Work request: Reproduce, with no changes, the line where "February 18, 2020" appears and every subsequent line of the listing, the last one included.

Provided information:
-----

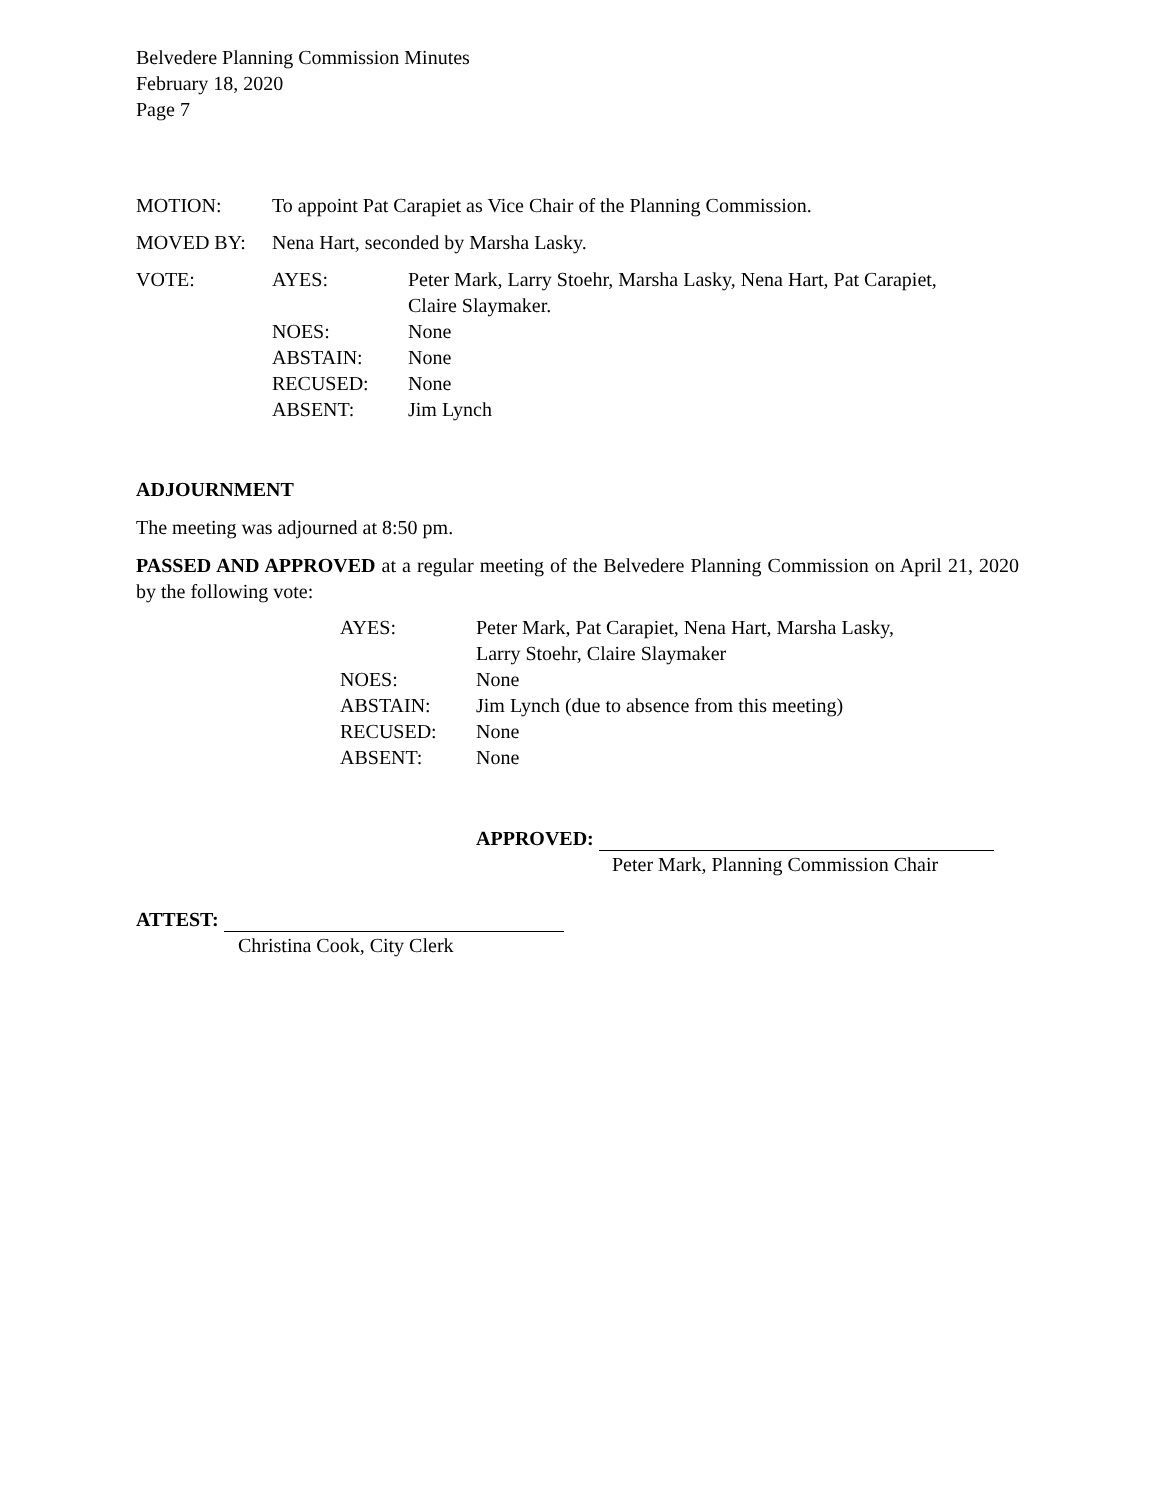Belvedere Planning Commission Minutes
February 18, 2020
Page 7
MOTION: To appoint Pat Carapiet as Vice Chair of the Planning Commission.
MOVED BY: Nena Hart, seconded by Marsha Lasky.
VOTE:
| AYES: | Peter Mark, Larry Stoehr, Marsha Lasky, Nena Hart, Pat Carapiet, Claire Slaymaker. |
| NOES: | None |
| ABSTAIN: | None |
| RECUSED: | None |
| ABSENT: | Jim Lynch |
ADJOURNMENT
The meeting was adjourned at 8:50 pm.
PASSED AND APPROVED at a regular meeting of the Belvedere Planning Commission on April 21, 2020 by the following vote:
| AYES: | Peter Mark, Pat Carapiet, Nena Hart, Marsha Lasky, Larry Stoehr, Claire Slaymaker |
| NOES: | None |
| ABSTAIN: | Jim Lynch (due to absence from this meeting) |
| RECUSED: | None |
| ABSENT: | None |
APPROVED:
Peter Mark, Planning Commission Chair
ATTEST:
Christina Cook, City Clerk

-----

Exercise response:
February 18, 2020
Page 7
MOTION: To appoint Pat Carapiet as Vice Chair of the Planning Commission.
MOVED BY: Nena Hart, seconded by Marsha Lasky.
VOTE:
| AYES: | Peter Mark, Larry Stoehr, Marsha Lasky, Nena Hart, Pat Carapiet, Claire Slaymaker. |
| NOES: | None |
| ABSTAIN: | None |
| RECUSED: | None |
| ABSENT: | Jim Lynch |
ADJOURNMENT
The meeting was adjourned at 8:50 pm.
PASSED AND APPROVED at a regular meeting of the Belvedere Planning Commission on April 21, 2020 by the following vote:
| AYES: | Peter Mark, Pat Carapiet, Nena Hart, Marsha Lasky, Larry Stoehr, Claire Slaymaker |
| NOES: | None |
| ABSTAIN: | Jim Lynch (due to absence from this meeting) |
| RECUSED: | None |
| ABSENT: | None |
APPROVED:
Peter Mark, Planning Commission Chair
ATTEST:
Christina Cook, City Clerk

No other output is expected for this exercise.